Ce jour est pour moi un jour banal voir pire que les autres, la cause ? Chaque année à cette période même je suis assigné au récurage des toilettes. Ouais c'est ça marrez vous ! Et oui, je n'ai pas le droit à un minimum répit même lors d'un jour sacré.

En même temps quand on est dans la résistance, fêter les jours sacrés des Dieux ne fait pas parti de nos habitudes.

Si j'avais été parmi les miens à Riso capital de Osir'as, j'aurais assisté au départ des femmes et hommes âgés de dix huit ans. Ils quittent définitivement leur famille pour aller fonder la leur ailleurs.

A partir de ce moment-là, ils se débrouillent tout seul ; c'est à dire qu'ils doivent trouver un logement et un revenu sans l'aide de personne, c'est ce qu'on appelle l'incération à la société.

Nombre d'entre nous échoue et se retrouve SDF, entre dans un gang ou vit en marge de la société. Mais étant chez les résistants je n'aurai pas à subir cette Cérémonie dans 3 ans.

-A quoi tu rêvasses morveux ? Allez feignant frotte plus fort,ça va pas se faire tout seul !

Je le maudis tout bas mais me remets tout de même au travail. Dans mon dos j'entends les ricanements des plus âgés assis à une table non loin de moi en train de boire de la bière.

Ils me fixent tout en se moquant et font des blagues toutes plus déplacées les unes que les autres. On dirait une bande de brigands assis à une taverne avec leur barbe touffues qui aurait bien besoin d'être ratiboisée de temps en temps et leurs vêtements sales et troués. Tout ça pour dire qu'eux ne font rien !

-Eh, gamin t'as entendu ce que je t'ai dit ?!

Et pour bien appuyer le tout, il m'enfonce un coup de pied dans les côtes qui m'envoie valser sur les chiottes.

Ma mâchoire est la première à recevoir le choc et je sens déjà le goût métallique du sang envahir ma bouche. Avec un juron je relève, balance le linge avec lequel je frottais par terre et fais face à Arthus, mon père.

Celui-ci en voyant mon affront éclate d'un rire gras et caverneux en se tenant le ventre.

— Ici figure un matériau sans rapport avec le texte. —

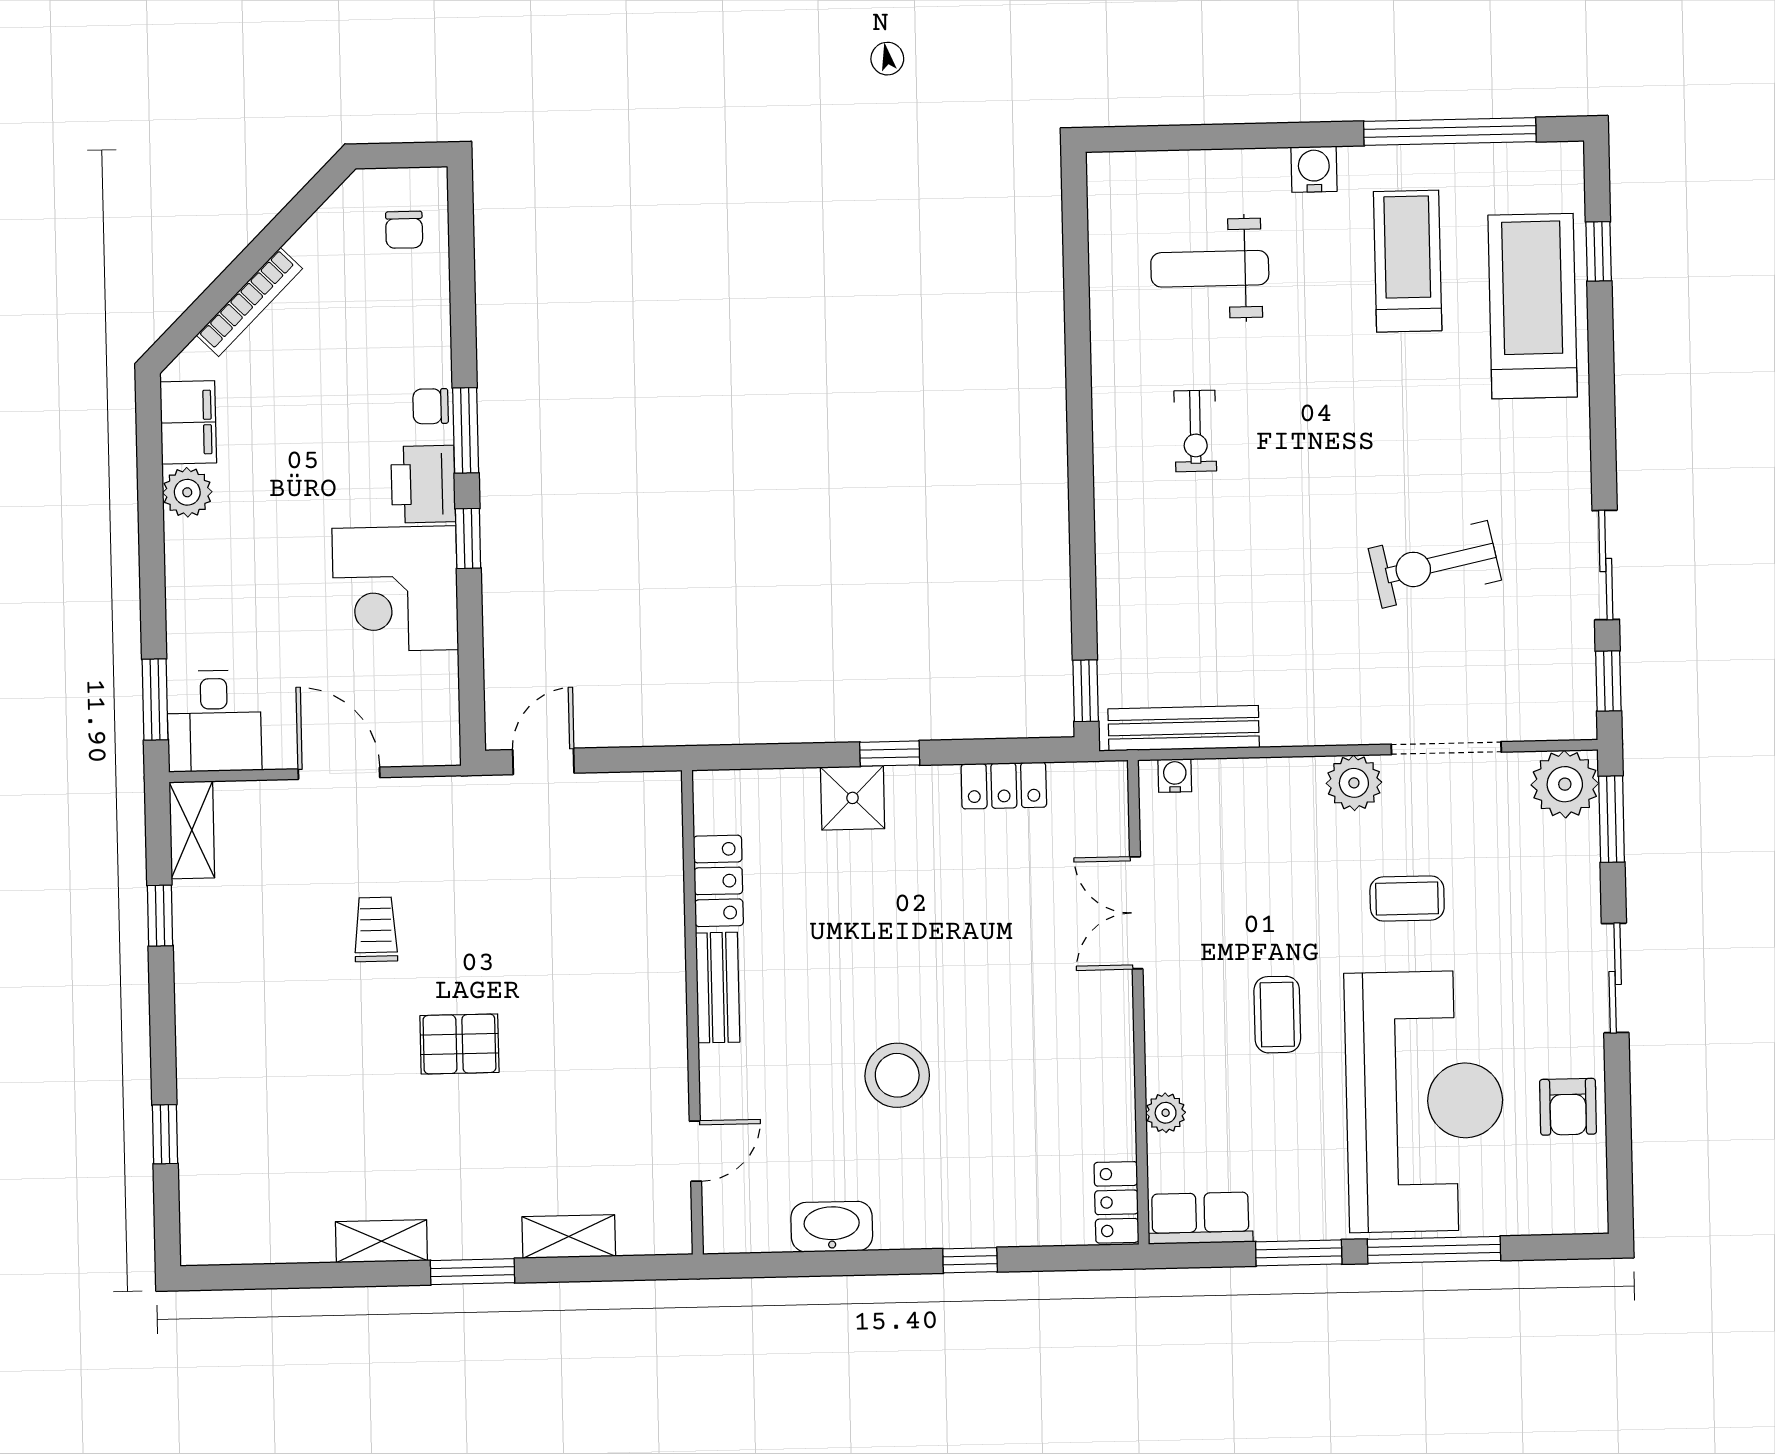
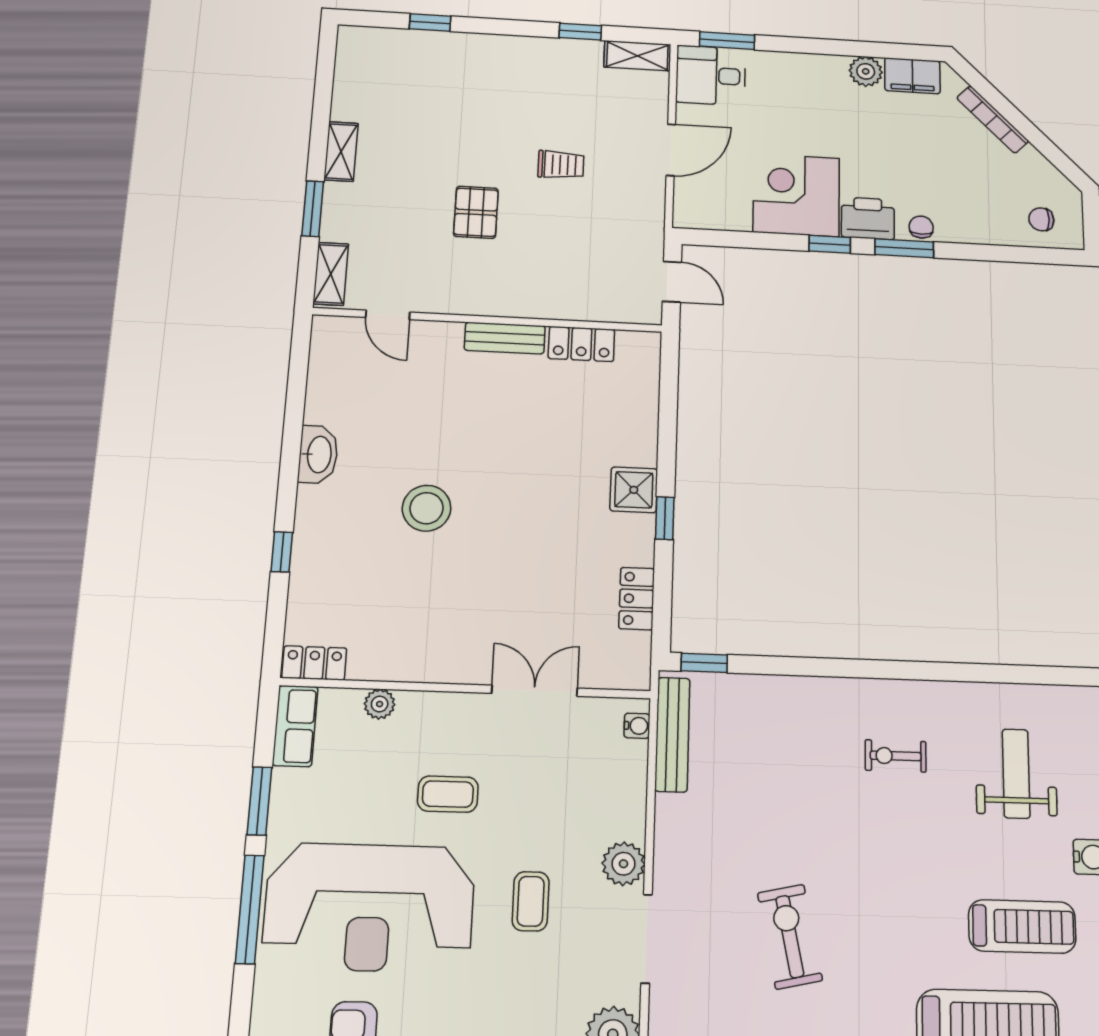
locker: (718, 881) -> (581, 344), moved
bench: (718, 988) -> (505, 338), moved
wall: (692, 1012) -> (488, 320), moved
door: (695, 1151) -> (388, 315), moved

Je ne me savais pas drôle à ce point. Mais ses yeux restent froids et calculateurs, d'un geste bien plus rapide que ce à quoi on s'attend de la part d'un ivrogne, il m'attrape par le col -oui, parce que par les cheveux c'est un peu plus dur, puisqu'ils sont coupés à ras à son grand désespoir- me soulève et approche son visage à deux centimètres du mien.

Je peux sentir l'haleine pestilentielle qu'il dégage en respirant comme un bœuf. Il faut dire aussi que je ne suis pas léger, léger non plus. Quoiqu'il en soit il m'assène deux claques avant de me jeter à terre et de me cracher :

- Espèce d'ingrat, ta mère est morte en couche pour que toi, tu puisses vivre, et c'est comme ça que tu me remercies de t'avoir gardé avec moi et élevé ?! J'ai fait tous les sacrifices possibles et imaginables pour toi ! J'ai même quitté Riso pour t'élever en sécurité et regarde un peu comment tu me le rends !Il cria ces dernières paroles tout en postillonnant.

Le silence s'était fait autour de nous, et tout le monde épiait la scène d'un œil curieux. Mon père me regarda encore un instant avec dégoût et se retourna pour partir.

Avant de laisser échapper quelques larmes devant cette bande d'abrutis je me retournai et me remit mon travail.

Après toutes ces années, je devrais être habitué à ce laïus pourtant les larmes viennent toujours aussi facilement. Si c'est un moyen de défense, ce n'est pas très pratique, par contre question ridicule, c'est réussi.